FURMAN KEARLEY: This is an aspect of the isolation, is, a lack of knowledge of our histories. If we could start in our congregations doing some more study of the Restoration history outside of our own branch and looking at the distinctions between the conservative, instrumental and the Christian Church.

WAYNE KILPATRICK: I wonder, too, if bringing Christian Church preachers into our class like this might not be a good thing. Let them come in and tell their history in a class situation.

FURMAN KEARLEY: Yes, that’s right.

WAYNE KILPATRICK: I think you can ease from the class to the pulpit.

FURMAN KEARLEY: Right, and you can get by with. . .

WAYNE KILPATARICK: . . . the class . . .

FURMAN KEARLEY: . . . telling history . . .

WAYNE KILPATRICK: Yeah.

FURMAN KEARLEY: . . . whereas if they’re telling doctrine . . . (chuckle)

WAYNE KILPATRICK: And while they’re telling history let them tell about doctrine . . .

FURMAN KEARLEY: Yeah.

WAYNE KILPATRICK: . . . to make us know that, “Hey we believe alike on so much of this.” So that may be a beginning point – through the classroom. (Transcribed from a tape and published in Ira Rice’s Contending for the Faith, June 1985, p. 4.)

Woods spoke out strongly against the Joplin unity meeting precisely because it largely represented the sentiments of men such as Kearley and Kilpatrick (G.A., 4 Oct. 1984, pp. 578-80). Now Woods finds himself in the harness with Kearley, trying to hold on to a forum where he can speak. Once again he puts his convictions in a nutcracker-how much must he swallow and excuse, how much can he afford to say without risking another demotion?

To Overcome: Remember and Resolve

Yes, brethren, we live during a period of history that is full of lessons which reflect and underscore the truth of the Bible. Remember Israel’s profession of respect for God’s authority in the praise offered on the shore of the Red Sea, in the promise before Moses at Sinai, and in the response to Joshua. Remember Saul’s profession of loyalty to the truth and his blindness to compromise and inconsistency. Remember the stinging indictment by the Holy Spirit, “Thou therefore which teachest another, teachest thou not thyself” Remember Campbell’s unwitting regression from the high ground, “In their church capacity alone they moved. ” We cannot forget classic statements of fundamental truths made by McGarvey and Lard, nor forget the error they were practicing when they made those fine statements.

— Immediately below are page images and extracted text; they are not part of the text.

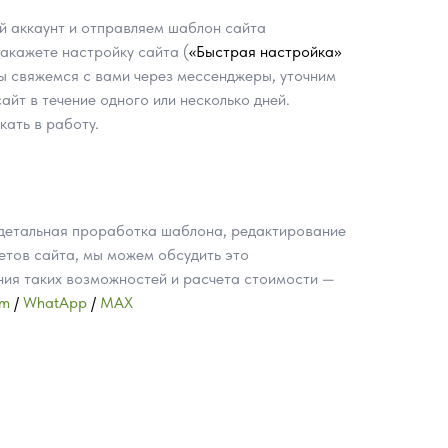
й аккаунт и отправляем шаблон сайта
акажете настройку сайта (
«Быстрая настройка»
мы свяжемся с вами через мессенджеры, уточним
йт в течение одного или несколько дней.
кать в работу.
 детальная проработка шаблона, редактирование
етов сайта, мы можем обсудить это
ния таких возможностей и расчета стоимости —
am
/
WhatApp
/
MAX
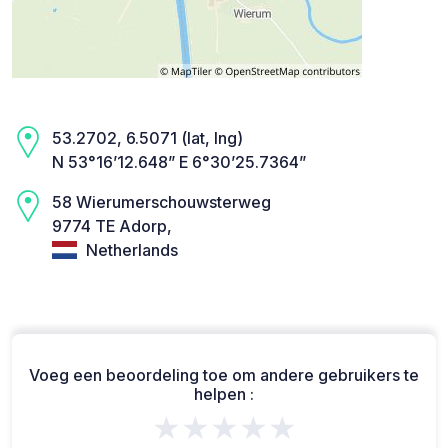
53.2702, 6.5071 (lat, lng)
N 53°16’12.648” E 6°30’25.7364”
58 Wierumerschouwsterweg
9774 TE Adorp,
Netherlands
Voeg een beoordeling toe om andere gebruikers te
helpen :
★★★★★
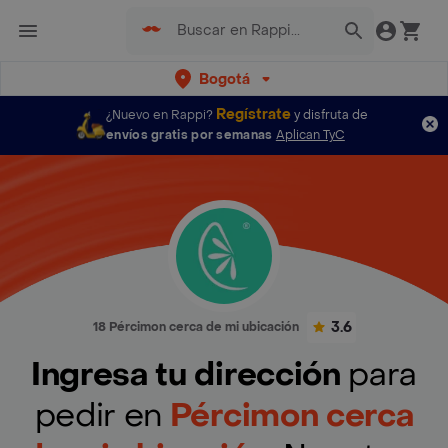
Bogotá
Regístrate
¿Nuevo en Rappi?
y disfruta de
envíos gratis por semanas
Aplican TyC
3.6
18 Pércimon cerca de mi ubicación
Ingresa tu dirección
para
pedir en
Pércimon cerca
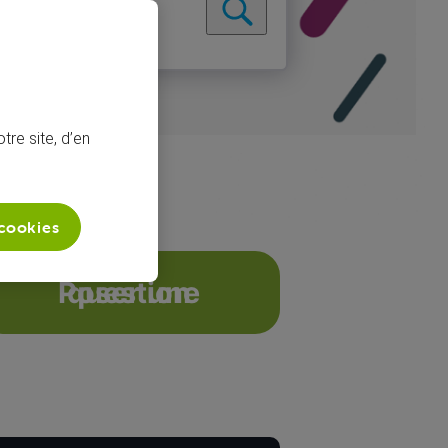
tre site, d’en
 cookies
on du voocorder
Poser une question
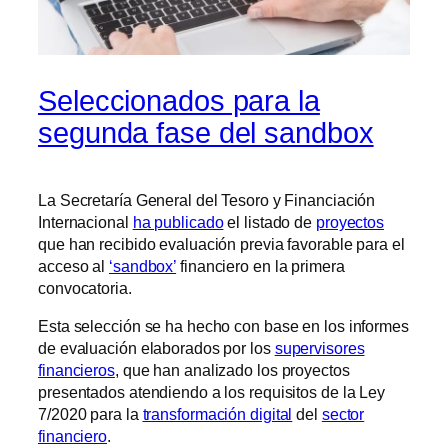
Seleccionados para la
segunda fase del sandbox
La Secretaría General del Tesoro y Financiación
Internacional
ha publicado
el listado de
proyectos
que han recibido evaluación previa favorable para el
acceso al
‘sandbox’
financiero en la primera
convocatoria.
Esta selección se ha hecho con base en los informes
de evaluación elaborados por los
supervisores
financieros
, que han analizado los proyectos
presentados atendiendo a los requisitos de la Ley
7/2020 para la
transformación digital
del
sector
financiero
.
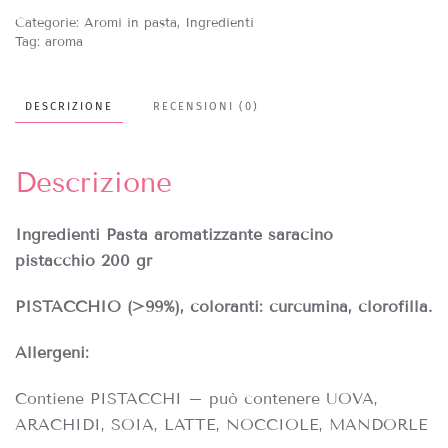
Categorie:
Aromi in pasta
,
Ingredienti
Tag:
aroma
DESCRIZIONE
RECENSIONI (0)
Descrizione
Ingredienti Pasta aromatizzante saracino
pistacchio 200 gr
PISTACCHIO (>99%), coloranti: curcumina, clorofilla.
Allergeni:
Contiene PISTACCHI – può contenere UOVA,
ARACHIDI, SOIA, LATTE, NOCCIOLE, MANDORLE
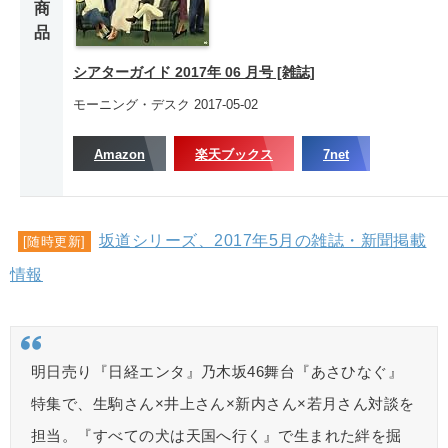
商
品
シアターガイド 2017年 06 月号 [雑誌]
モーニング・デスク 2017-05-02
Amazon
楽天ブックス
7net
坂道シリーズ、2017年5月の雑誌・新聞掲載
[随時更新]
情報
明日売り『日経エンタ』乃木坂46舞台『あさひなぐ』
特集で、生駒さん×井上さん×新内さん×若月さん対談を
担当。『すべての犬は天国へ行く』で生まれた絆を掘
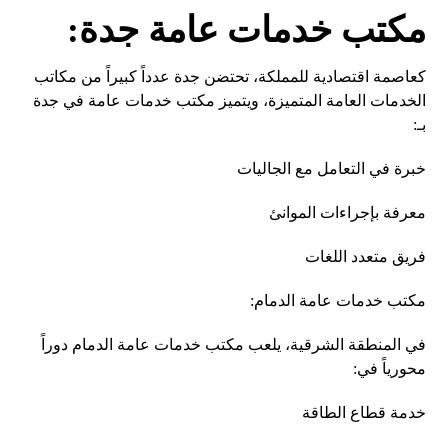
مكتب خدمات عامة جدة:
كعاصمة اقتصادية للمملكة، تحتضن جدة عدداً كبيراً من مكاتب
الخدمات العامة المتميزة، ويتميز مكتب خدمات عامة في جدة
بـ:
خبرة في التعامل مع الجاليات
معرفة بإجراءات الموانئ
فريق متعدد اللغات
مكتب خدمات عامة الدمام:
في المنطقة الشرقية، يلعب مكتب خدمات عامة الدمام دوراً
محورياً في:
خدمة قطاع الطاقة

Let us remember the grand principles so eloquently enunciated by brother Woods. his caution of the ruinous effects of “the tendency toward institutionalism;” his warning against the pseudo-logic of “those who affect to see grave danger in Missionary Societies, but scruple not to form a similar organization for the purpose of caring for orphans and teaching young men to be gospel preachers;” his reminder that the local church is all-sufficient without “boards and conclaves unknown to the New Testament”; and his protest of “an appeal to the stomach to induce people to serve Christ.” But with sadness, remember too his inconsistency in defending church sponsored institutionalism and social gatherings, and how his blindness to compromise yoked him with Brewer, then North, and now Kearley.

Let there be no bitterness, rancor, or self-righteous arrogance as we meditate upon these lessons, but a sense of tragedy of it all and of our own frailty and proneness to err from the principles we profess. At the same time, there ought to be a sense of righteous indignation in us when men preach the truth but refuse to apply and practice it. The principles are right if we can put our finger on the verse. But that is not enough. Let us resolve to correct our course when we fall into practices which are inconsistent with the truth, rather than changing our principles or closing our eyes to the violation. Let us constantly and prayerfully review both our faith and our practice, with a determination to do what is right no matter what the costs or consequences may be. “Considering thyself, lest thou also be tempted” (Gal. 6: 1).